Study text
5 signs you might be a weed mooch

Hemp Cultivation, Processing & Extraction News

Bring something to the circle, man. For real.

Your friend has always been known for the good weed — and he’s always going to bring the good weed — but he doesn’t want you to just expect the good weed. And there’s nothing that we feel more disrespected by than a weed mooch. Except for the government.

So, what are the most hated entities in the cannabis community? One: the government; and two: weed mooches.

What is a mooch?

A mooch in general is someone who always takes without ever giving back. A mooch comes through selfishly to exploit the blessings bestowed upon them, and if ever called out, they may take extreme offense. A mooch is someone that can hear “Yes” a thousand times and still be taken aback after hearing a single “No.”

You never want to be a mooch. It’s not a good way to treat people, this world, or yourself.

Gina Coleman/Weedmaps

5 signs you might be a weed mooch

If the above sounds like you, or someone you know, here are five characteristics to know for sure — and to cut it out.

1. You never buy weed, but you’re always high

This is truly the biggest sign that you’re a weed mooch. If you’re always part of the session but come empty-handed, you’re a weed mooch. If you never contribute any flower — only blunt wraps and joint papers — you’re a weed mooch.

Truthfully, your friends who always have weed aren’t tripping too much about how much of their stash you’re going through, cause smoking with people is always fun, but they are silently annoyed that you never come through, even with a lil’ gram to twist up in honor of all the times you haven’t.

Data excerpts
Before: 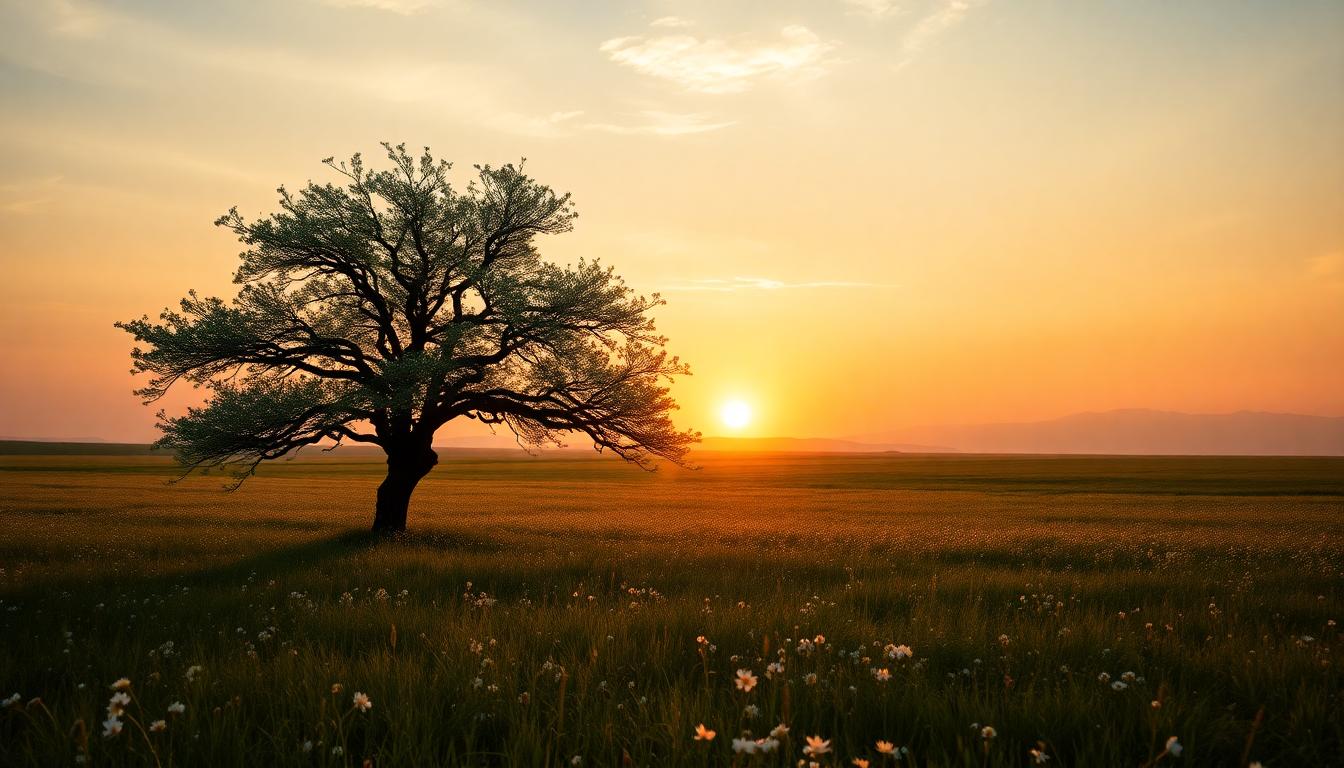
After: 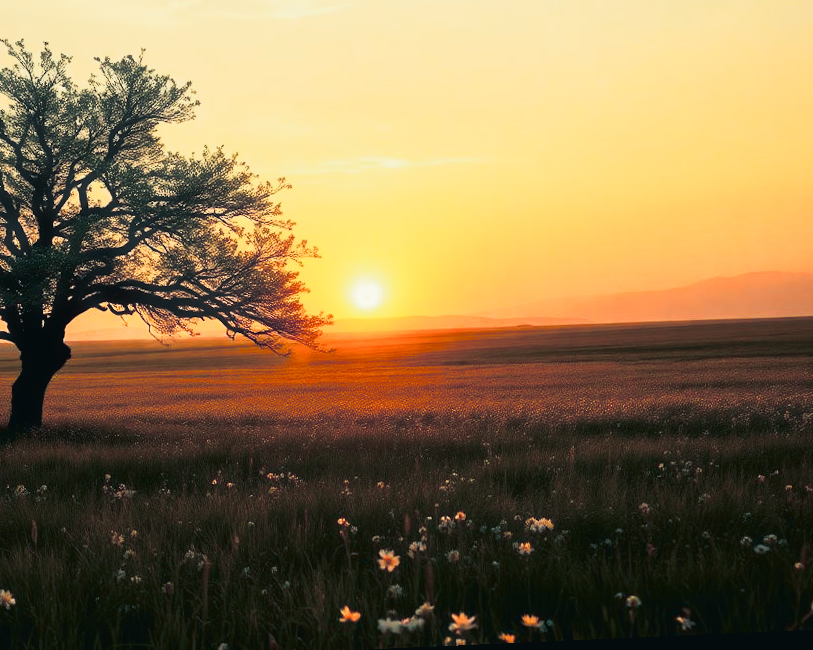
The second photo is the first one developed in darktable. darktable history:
crop and rotate: left 28.256%, top 17.734%, right 12.656%, bottom 3.573%
tone curve: curves: ch0 [(0, 0.03) (0.037, 0.045) (0.123, 0.123) (0.19, 0.186) (0.277, 0.279) (0.474, 0.517) (0.584, 0.664) (0.678, 0.777) (0.875, 0.92) (1, 0.965)]; ch1 [(0, 0) (0.243, 0.245) (0.402, 0.41) (0.493, 0.487) (0.508, 0.503) (0.531, 0.532) (0.551, 0.556) (0.637, 0.671) (0.694, 0.732) (1, 1)]; ch2 [(0, 0) (0.249, 0.216) (0.356, 0.329) (0.424, 0.442) (0.476, 0.477) (0.498, 0.503) (0.517, 0.524) (0.532, 0.547) (0.562, 0.576) (0.614, 0.644) (0.706, 0.748) (0.808, 0.809) (0.991, 0.968)], color space Lab, independent channels, preserve colors none
split-toning: shadows › hue 216°, shadows › saturation 1, highlights › hue 57.6°, balance -33.4
haze removal: strength -0.05
rotate and perspective: rotation -2.56°, automatic cropping off
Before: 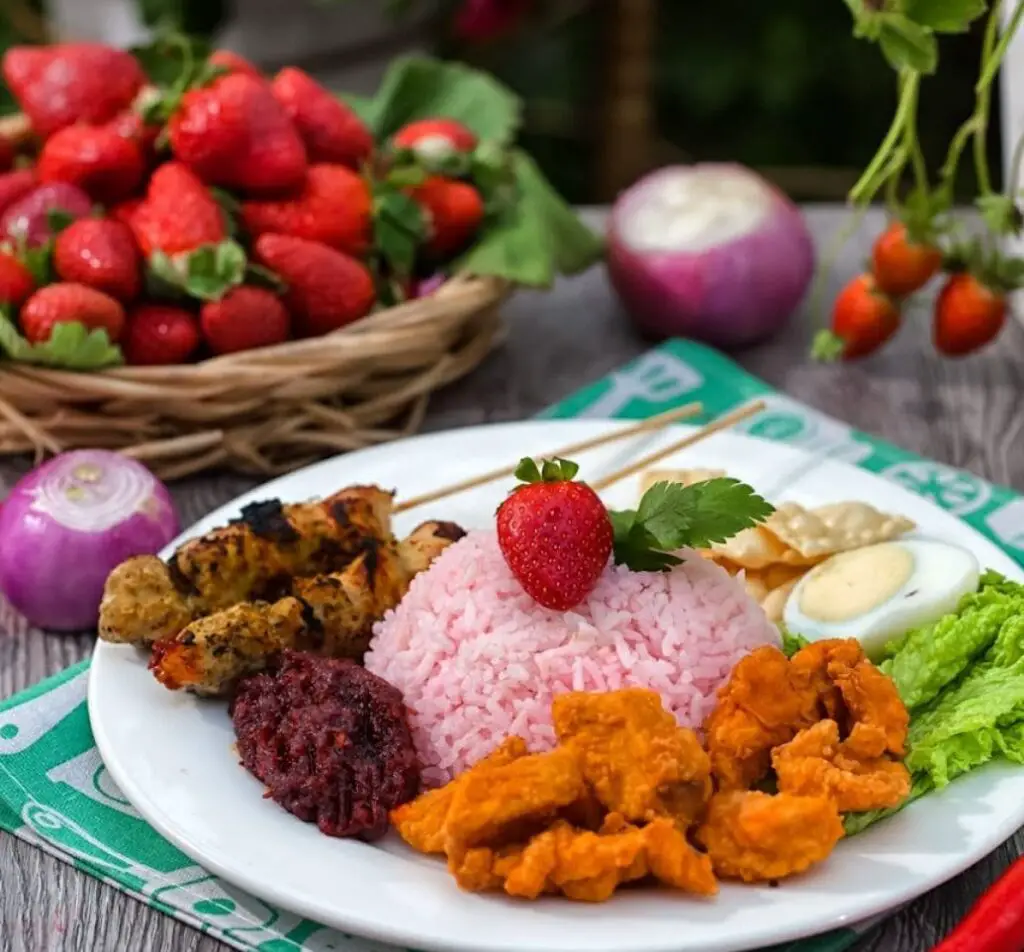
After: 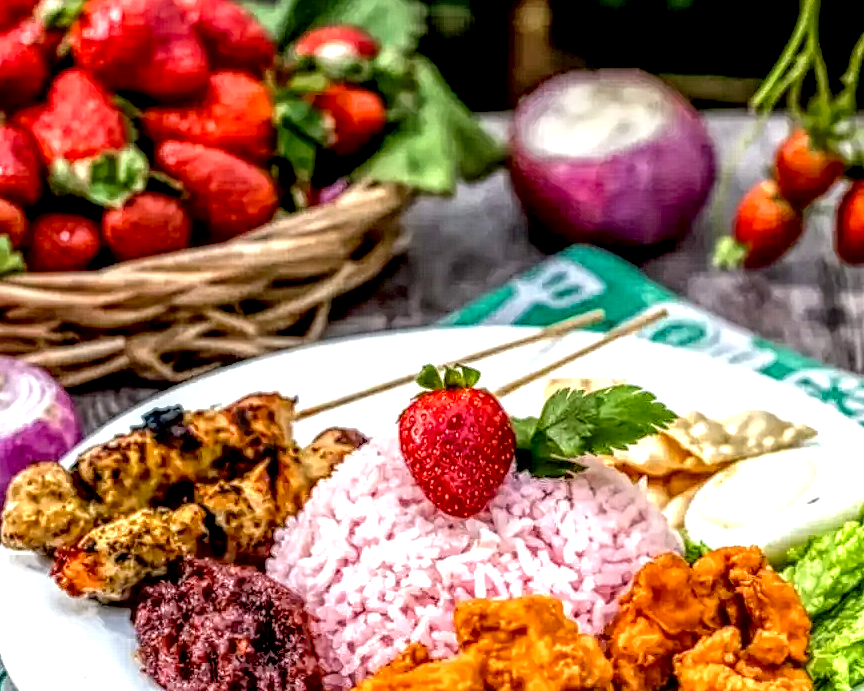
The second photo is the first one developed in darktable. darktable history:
exposure: black level correction 0.011, exposure 0.694 EV, compensate exposure bias true, compensate highlight preservation false
crop and rotate: left 9.633%, top 9.78%, right 5.947%, bottom 17.565%
local contrast: highlights 4%, shadows 3%, detail 298%, midtone range 0.295
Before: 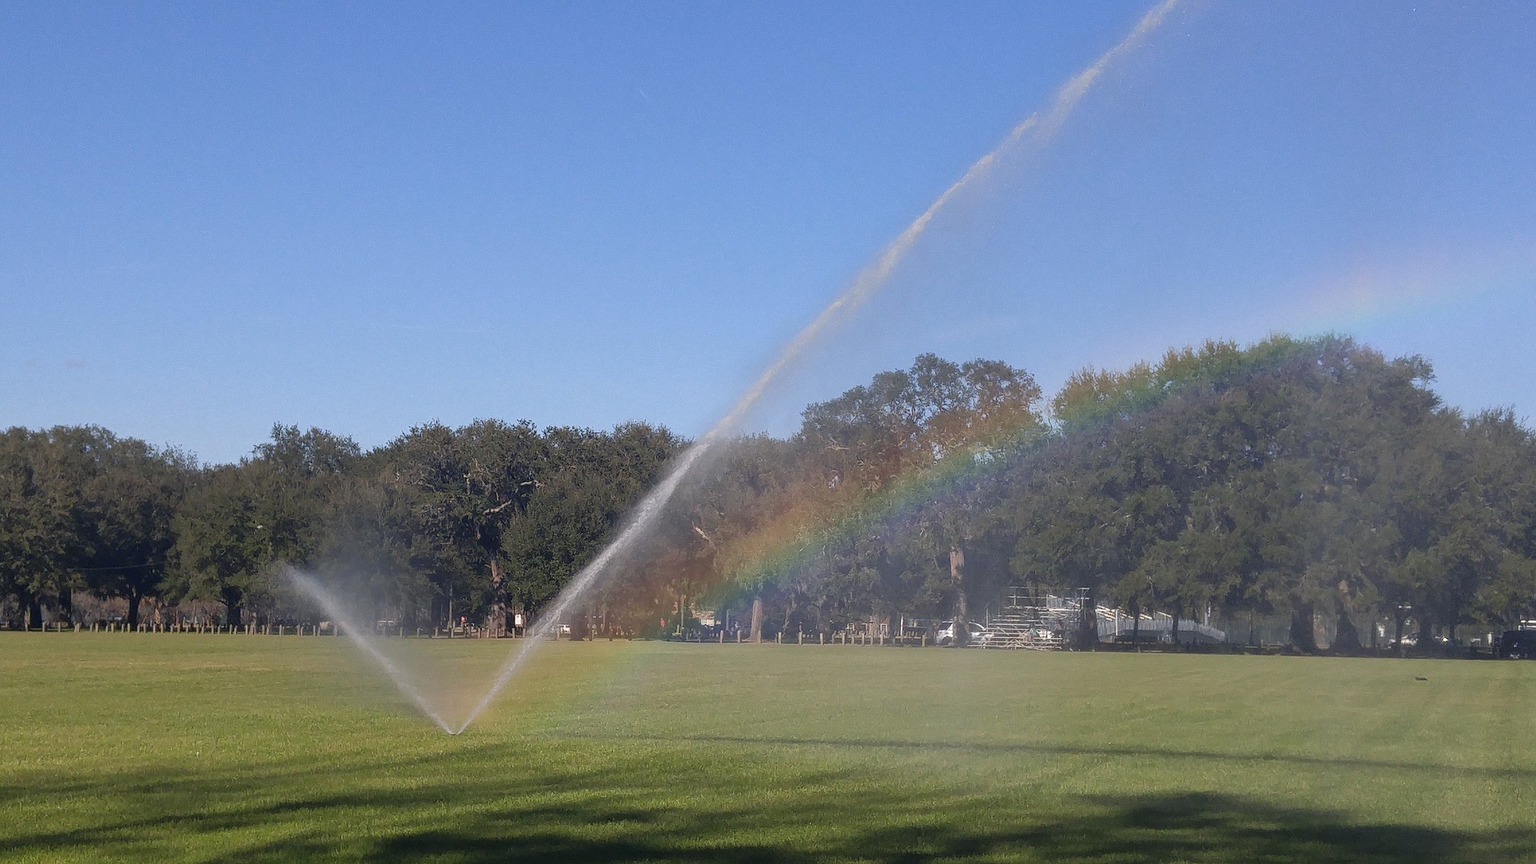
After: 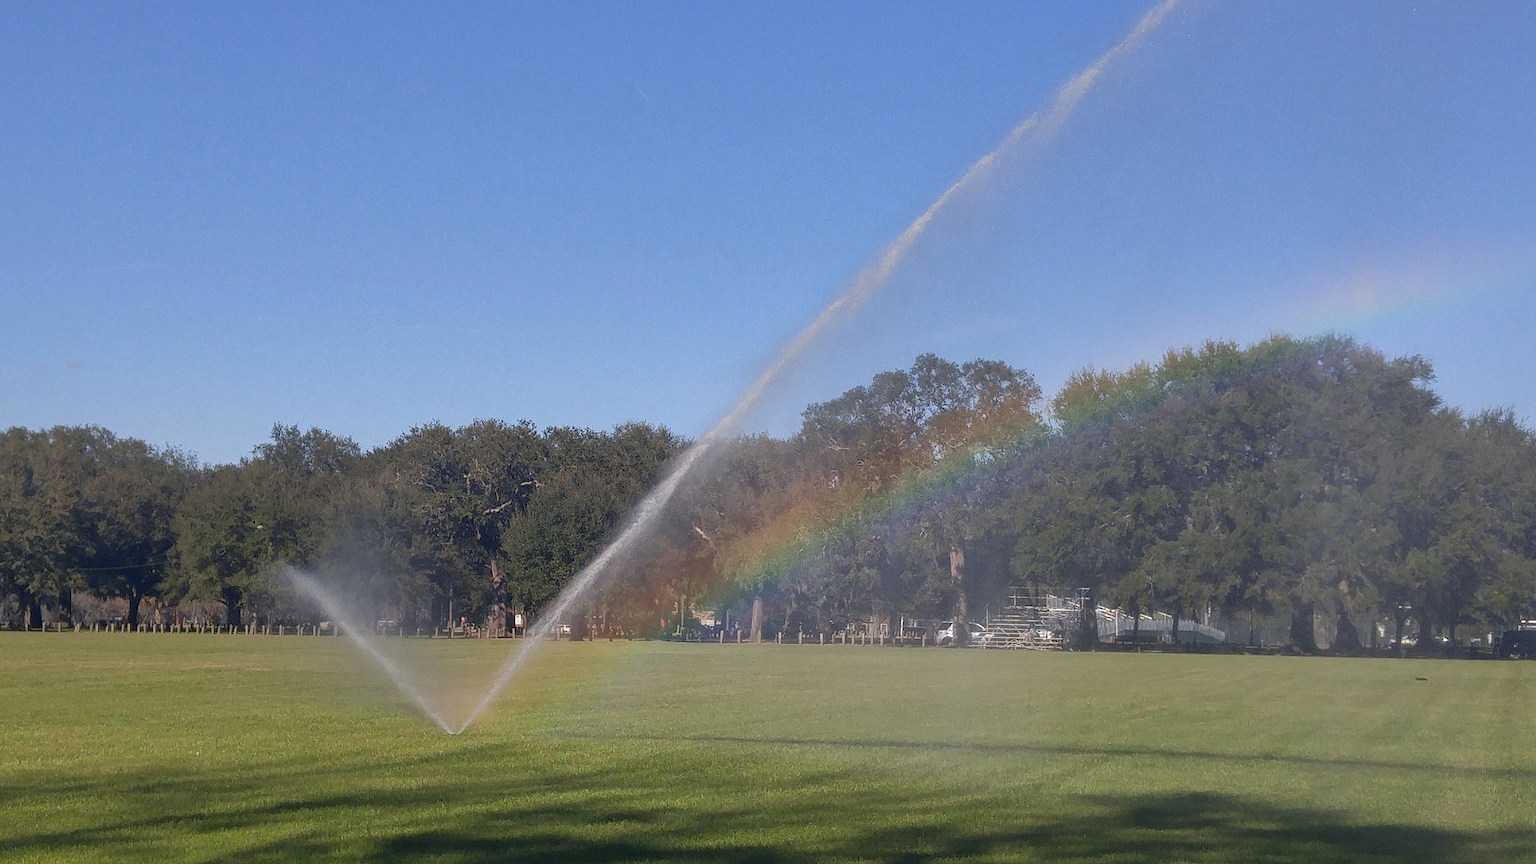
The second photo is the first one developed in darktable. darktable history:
exposure: black level correction 0.001, exposure 0.017 EV, compensate highlight preservation false
shadows and highlights: on, module defaults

Your objective
Rewrite the weed mooch article from "Hemp Cultivation, Processing" to "for the government.", putting "top-shelf flower" in place of "good weed".

Result for this exercise
Hemp Cultivation, Processing & Extraction News

Bring something to the circle, man. For real.

Your friend has always been known for the top-shelf flower — and he’s always going to bring the top-shelf flower — but he doesn’t want you to just expect the top-shelf flower. And there’s nothing that we feel more disrespected by than a weed mooch. Except for the government.